[Records contained in a dataset]
%%

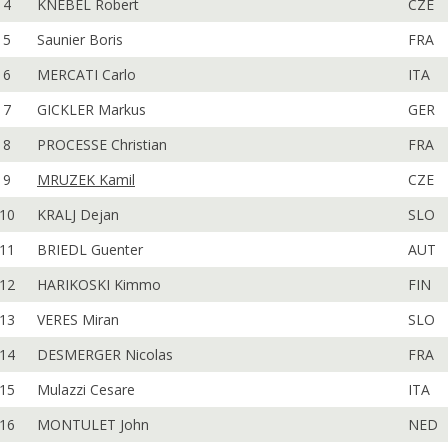
4
KNEBEL Robert
CZE
5
Saunier Boris
FRA
6
MERCATI Carlo
ITA
7
GICKLER Markus
GER
8
PROCESSE Christian
FRA
9
MRUZEK Kamil
CZE
10
KRALJ Dejan
SLO
11
BRIEDL Guenter
AUT
12
HARIKOSKI Kimmo
FIN
13
VERES Miran
SLO
14
DESMERGER Nicolas
FRA
15
Mulazzi Cesare
ITA
16
MONTULET John
NED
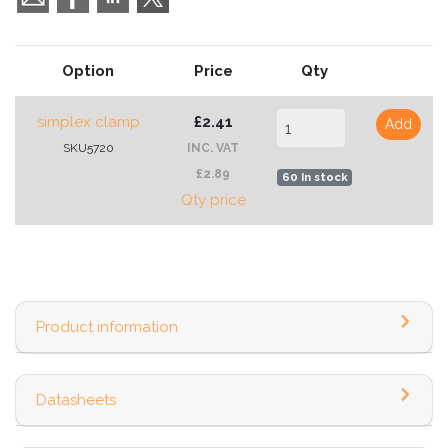
Option
Price
Qty
simplex clamp
£2.41
Add
SKU5720
INC. VAT
£2.89
60 In stock
Qty price
Product information
Datasheets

%%

Output the entries exactly and keep every picture out of them.

4
KNEBEL Robert
CZE
5
Saunier Boris
FRA
6
MERCATI Carlo
ITA
7
GICKLER Markus
GER
8
PROCESSE Christian
FRA
9
MRUZEK Kamil
CZE
10
KRALJ Dejan
SLO
11
BRIEDL Guenter
AUT
12
HARIKOSKI Kimmo
FIN
13
VERES Miran
SLO
14
DESMERGER Nicolas
FRA
15
Mulazzi Cesare
ITA
16
MONTULET John
NED
Option
Price
Qty
simplex clamp
£2.41
Add
SKU5720
INC. VAT
£2.89
60 In stock
Qty price
Product information
Datasheets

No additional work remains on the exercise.